— SOURCE RECORDS —
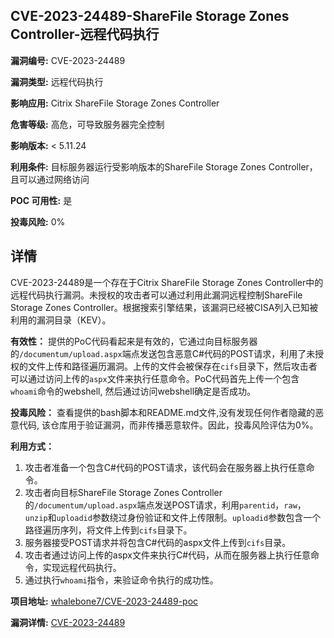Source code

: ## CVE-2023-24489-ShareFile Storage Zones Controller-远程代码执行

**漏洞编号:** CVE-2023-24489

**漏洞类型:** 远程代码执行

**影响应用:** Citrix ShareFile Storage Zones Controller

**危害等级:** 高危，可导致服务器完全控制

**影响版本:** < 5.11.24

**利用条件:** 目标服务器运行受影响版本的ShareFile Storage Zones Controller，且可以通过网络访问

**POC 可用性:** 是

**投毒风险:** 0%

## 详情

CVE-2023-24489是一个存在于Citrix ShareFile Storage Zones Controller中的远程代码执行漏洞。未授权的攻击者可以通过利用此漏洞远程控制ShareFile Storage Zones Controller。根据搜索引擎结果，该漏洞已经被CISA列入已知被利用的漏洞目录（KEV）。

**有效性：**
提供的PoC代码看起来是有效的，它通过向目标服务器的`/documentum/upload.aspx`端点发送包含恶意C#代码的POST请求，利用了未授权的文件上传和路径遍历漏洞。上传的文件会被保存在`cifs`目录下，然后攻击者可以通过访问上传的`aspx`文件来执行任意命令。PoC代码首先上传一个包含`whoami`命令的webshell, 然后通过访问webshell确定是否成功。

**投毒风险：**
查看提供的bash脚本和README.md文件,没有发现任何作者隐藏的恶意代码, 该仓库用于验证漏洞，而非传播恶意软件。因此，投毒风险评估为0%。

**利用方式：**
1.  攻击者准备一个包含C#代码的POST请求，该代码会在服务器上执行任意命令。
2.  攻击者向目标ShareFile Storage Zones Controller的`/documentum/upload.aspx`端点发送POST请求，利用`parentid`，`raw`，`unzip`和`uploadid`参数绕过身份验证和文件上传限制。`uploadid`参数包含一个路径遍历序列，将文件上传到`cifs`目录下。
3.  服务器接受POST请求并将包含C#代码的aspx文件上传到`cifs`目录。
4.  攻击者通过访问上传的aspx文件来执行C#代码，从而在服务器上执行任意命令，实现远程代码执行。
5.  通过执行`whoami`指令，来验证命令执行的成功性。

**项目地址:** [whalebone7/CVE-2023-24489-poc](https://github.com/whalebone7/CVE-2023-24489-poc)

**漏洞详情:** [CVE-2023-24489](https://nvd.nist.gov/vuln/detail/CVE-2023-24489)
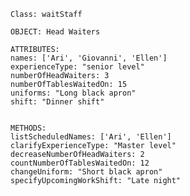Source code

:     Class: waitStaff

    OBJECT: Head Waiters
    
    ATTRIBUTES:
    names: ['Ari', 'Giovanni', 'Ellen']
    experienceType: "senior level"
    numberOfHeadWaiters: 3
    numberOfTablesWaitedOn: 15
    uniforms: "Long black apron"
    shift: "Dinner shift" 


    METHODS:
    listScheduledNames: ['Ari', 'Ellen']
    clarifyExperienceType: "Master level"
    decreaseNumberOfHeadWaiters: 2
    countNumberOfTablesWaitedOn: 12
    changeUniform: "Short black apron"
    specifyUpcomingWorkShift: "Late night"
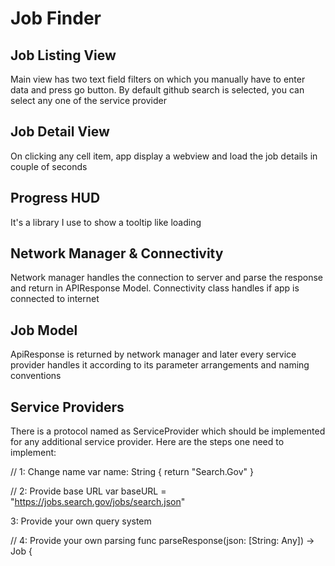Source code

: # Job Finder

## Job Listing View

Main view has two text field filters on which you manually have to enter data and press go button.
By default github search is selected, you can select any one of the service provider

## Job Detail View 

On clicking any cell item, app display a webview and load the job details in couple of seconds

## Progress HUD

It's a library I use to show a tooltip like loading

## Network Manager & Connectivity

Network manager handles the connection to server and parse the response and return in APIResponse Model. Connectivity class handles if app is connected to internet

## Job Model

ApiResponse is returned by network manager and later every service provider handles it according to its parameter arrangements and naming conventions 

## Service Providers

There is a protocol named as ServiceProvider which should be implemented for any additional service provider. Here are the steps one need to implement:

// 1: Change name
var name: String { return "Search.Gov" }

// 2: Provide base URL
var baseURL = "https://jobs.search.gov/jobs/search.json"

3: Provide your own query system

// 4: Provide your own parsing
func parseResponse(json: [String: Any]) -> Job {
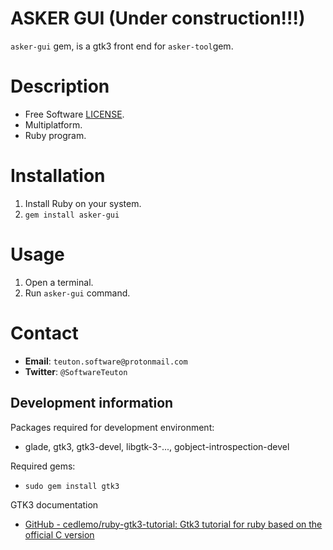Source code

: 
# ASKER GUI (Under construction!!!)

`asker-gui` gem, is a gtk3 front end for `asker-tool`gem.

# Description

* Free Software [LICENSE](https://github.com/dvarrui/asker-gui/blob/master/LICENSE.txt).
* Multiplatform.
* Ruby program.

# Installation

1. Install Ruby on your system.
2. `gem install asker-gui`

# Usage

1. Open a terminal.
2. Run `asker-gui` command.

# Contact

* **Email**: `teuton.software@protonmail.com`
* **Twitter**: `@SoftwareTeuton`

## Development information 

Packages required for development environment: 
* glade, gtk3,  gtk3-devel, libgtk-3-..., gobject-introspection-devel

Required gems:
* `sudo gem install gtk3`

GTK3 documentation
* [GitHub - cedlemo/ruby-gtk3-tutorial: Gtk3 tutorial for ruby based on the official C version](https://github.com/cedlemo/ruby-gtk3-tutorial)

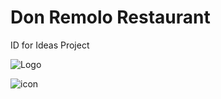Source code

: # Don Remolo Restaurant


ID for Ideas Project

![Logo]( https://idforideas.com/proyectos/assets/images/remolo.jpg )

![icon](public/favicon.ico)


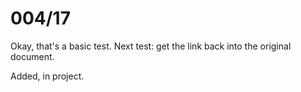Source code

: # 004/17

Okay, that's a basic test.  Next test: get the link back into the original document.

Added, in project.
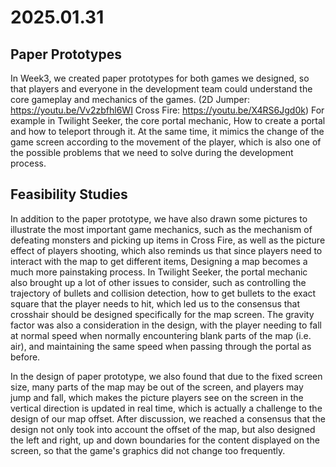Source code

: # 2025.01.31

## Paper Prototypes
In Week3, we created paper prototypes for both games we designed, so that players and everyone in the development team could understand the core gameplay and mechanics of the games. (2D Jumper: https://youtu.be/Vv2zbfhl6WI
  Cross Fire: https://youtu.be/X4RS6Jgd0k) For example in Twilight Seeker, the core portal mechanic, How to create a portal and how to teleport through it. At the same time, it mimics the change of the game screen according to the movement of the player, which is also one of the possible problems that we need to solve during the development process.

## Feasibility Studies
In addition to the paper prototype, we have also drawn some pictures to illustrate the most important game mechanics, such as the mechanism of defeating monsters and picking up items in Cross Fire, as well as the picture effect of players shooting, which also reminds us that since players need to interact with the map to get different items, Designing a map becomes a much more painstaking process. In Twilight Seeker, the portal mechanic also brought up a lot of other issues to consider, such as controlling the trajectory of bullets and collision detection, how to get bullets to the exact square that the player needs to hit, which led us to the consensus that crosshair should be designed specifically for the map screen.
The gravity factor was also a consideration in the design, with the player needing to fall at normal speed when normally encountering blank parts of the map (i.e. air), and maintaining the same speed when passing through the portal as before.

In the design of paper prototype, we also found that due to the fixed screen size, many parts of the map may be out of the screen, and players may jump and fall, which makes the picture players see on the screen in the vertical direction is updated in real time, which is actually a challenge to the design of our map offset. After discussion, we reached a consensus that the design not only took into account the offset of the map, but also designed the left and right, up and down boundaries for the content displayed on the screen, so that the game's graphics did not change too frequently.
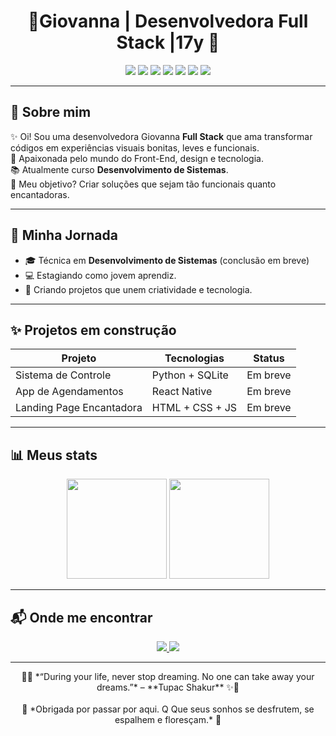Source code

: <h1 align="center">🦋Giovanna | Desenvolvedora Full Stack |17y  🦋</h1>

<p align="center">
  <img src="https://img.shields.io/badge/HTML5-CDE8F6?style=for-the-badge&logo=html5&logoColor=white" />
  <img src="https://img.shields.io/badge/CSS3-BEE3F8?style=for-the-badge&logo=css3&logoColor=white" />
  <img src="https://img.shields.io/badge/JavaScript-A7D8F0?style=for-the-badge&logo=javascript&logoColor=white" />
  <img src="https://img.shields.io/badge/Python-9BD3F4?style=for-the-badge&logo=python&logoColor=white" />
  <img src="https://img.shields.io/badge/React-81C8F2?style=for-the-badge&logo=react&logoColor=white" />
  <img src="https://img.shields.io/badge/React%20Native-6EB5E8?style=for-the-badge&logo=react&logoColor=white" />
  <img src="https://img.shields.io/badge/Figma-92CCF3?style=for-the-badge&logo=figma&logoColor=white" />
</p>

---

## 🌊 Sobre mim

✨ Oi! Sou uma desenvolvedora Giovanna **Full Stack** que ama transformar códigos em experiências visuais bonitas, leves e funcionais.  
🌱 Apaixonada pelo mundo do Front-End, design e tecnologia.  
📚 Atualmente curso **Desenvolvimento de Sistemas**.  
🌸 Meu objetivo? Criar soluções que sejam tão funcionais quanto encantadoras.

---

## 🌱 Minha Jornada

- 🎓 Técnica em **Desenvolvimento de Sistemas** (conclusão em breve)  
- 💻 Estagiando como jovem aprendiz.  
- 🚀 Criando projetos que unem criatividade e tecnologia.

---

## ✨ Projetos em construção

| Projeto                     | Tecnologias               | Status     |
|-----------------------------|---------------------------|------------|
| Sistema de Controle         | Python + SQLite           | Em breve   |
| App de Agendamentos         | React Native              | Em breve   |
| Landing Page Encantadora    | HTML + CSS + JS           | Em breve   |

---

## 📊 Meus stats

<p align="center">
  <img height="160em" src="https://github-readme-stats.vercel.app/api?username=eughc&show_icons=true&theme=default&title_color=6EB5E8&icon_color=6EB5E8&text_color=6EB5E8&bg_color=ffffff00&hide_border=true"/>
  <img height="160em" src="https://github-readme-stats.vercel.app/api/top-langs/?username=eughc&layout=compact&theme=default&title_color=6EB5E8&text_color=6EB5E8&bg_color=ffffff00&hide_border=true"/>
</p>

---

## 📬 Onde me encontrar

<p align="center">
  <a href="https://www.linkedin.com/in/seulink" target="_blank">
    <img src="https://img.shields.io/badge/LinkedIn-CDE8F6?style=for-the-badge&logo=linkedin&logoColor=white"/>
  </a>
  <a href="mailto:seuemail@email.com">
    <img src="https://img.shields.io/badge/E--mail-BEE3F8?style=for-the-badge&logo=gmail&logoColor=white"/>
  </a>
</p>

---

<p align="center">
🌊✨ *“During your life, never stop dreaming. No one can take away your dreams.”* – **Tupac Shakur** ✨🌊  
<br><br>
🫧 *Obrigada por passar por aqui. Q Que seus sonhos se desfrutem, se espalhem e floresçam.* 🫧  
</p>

— PROBLEM DESCRIPTION —
Among the lines above, find those with the string "handles" and copy them.

— EXERCISE RESPONSE —
Network manager handles the connection to server and parse the response and return in APIResponse Model. Connectivity class handles if app is connected to internet
ApiResponse is returned by network manager and later every service provider handles it according to its parameter arrangements and naming conventions 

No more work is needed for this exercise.